— start Material supplied —
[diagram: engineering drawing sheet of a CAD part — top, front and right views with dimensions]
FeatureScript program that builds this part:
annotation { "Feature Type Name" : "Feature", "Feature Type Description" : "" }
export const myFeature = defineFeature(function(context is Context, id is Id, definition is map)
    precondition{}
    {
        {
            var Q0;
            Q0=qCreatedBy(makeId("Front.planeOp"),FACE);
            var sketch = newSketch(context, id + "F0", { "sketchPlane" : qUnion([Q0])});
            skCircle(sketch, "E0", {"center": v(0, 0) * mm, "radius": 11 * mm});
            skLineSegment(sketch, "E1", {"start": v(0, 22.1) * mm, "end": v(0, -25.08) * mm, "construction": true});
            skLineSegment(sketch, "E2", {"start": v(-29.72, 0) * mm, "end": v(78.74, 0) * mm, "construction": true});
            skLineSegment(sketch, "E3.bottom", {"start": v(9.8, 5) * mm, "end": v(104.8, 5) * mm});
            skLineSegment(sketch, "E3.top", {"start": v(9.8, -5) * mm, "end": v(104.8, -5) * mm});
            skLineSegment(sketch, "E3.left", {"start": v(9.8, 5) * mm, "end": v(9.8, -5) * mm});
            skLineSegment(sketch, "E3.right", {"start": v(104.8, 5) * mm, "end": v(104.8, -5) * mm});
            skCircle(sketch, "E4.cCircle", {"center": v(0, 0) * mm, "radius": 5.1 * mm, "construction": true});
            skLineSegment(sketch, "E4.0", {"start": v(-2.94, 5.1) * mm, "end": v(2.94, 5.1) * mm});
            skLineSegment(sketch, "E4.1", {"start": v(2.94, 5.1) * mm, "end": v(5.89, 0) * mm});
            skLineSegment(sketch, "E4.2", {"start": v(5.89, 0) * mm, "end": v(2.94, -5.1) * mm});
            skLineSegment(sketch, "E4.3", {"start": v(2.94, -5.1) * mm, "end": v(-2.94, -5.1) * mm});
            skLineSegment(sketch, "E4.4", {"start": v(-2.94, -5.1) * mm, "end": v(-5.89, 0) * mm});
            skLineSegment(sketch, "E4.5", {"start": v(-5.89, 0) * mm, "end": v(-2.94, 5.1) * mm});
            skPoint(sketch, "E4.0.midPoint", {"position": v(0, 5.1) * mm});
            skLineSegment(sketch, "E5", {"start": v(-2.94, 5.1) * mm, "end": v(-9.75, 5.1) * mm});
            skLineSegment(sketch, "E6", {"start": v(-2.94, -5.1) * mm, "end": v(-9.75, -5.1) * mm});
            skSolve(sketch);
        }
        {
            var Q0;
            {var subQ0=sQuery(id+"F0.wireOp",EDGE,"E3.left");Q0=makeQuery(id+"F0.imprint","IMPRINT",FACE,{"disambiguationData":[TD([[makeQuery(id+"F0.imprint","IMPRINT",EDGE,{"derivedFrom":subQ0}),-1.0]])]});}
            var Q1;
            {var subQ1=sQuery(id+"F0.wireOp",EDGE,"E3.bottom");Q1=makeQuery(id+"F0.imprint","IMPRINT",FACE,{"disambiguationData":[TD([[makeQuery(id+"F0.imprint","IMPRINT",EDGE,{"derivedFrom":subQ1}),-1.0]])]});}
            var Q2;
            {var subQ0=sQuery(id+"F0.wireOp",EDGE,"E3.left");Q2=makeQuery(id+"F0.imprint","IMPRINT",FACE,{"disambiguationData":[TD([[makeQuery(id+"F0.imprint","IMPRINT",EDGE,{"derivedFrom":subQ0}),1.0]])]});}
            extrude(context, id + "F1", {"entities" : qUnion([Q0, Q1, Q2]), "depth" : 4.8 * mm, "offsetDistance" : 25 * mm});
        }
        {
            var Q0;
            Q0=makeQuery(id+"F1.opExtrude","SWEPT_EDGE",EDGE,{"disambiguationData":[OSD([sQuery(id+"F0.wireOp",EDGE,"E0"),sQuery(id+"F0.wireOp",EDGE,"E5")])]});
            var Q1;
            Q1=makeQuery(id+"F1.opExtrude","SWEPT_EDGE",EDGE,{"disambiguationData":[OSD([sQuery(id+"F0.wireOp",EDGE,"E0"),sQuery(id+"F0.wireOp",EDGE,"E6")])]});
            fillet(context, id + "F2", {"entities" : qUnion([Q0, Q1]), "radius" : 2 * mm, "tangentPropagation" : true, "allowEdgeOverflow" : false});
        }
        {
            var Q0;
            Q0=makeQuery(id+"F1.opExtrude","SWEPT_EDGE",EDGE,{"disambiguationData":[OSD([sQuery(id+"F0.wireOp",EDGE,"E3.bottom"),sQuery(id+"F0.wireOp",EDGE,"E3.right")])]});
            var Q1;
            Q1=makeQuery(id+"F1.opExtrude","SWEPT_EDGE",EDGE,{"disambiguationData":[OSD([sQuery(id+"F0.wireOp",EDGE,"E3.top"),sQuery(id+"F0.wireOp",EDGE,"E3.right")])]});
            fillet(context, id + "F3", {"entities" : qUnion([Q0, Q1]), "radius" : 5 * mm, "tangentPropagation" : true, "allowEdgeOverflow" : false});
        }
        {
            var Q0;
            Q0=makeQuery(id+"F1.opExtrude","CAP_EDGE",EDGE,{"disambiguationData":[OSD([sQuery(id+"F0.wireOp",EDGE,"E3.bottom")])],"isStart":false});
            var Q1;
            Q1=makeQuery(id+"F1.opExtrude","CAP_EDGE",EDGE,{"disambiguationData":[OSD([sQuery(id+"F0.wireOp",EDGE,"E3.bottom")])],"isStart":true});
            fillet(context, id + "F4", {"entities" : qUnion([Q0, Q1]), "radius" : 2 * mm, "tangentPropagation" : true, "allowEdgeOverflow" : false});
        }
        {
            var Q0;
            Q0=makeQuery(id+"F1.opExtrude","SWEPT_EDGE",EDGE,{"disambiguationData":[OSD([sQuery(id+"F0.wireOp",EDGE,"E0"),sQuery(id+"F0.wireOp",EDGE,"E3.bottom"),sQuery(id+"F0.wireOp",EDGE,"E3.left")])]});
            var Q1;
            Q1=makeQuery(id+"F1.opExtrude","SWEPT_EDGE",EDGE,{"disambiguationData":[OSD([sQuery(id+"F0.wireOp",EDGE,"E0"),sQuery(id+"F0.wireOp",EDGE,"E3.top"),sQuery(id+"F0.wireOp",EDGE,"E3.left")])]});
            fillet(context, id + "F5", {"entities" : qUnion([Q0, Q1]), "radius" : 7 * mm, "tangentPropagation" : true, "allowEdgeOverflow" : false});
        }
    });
— end Material supplied —
Write out the rows above, beginning at their first line and ending with the line that contains "export const myFeature", both included, reproducing each line without any change.

_The solution_
[diagram: engineering drawing sheet of a CAD part — top, front and right views with dimensions]
FeatureScript program that builds this part:
annotation { "Feature Type Name" : "Feature", "Feature Type Description" : "" }
export const myFeature = defineFeature(function(context is Context, id is Id, definition is map)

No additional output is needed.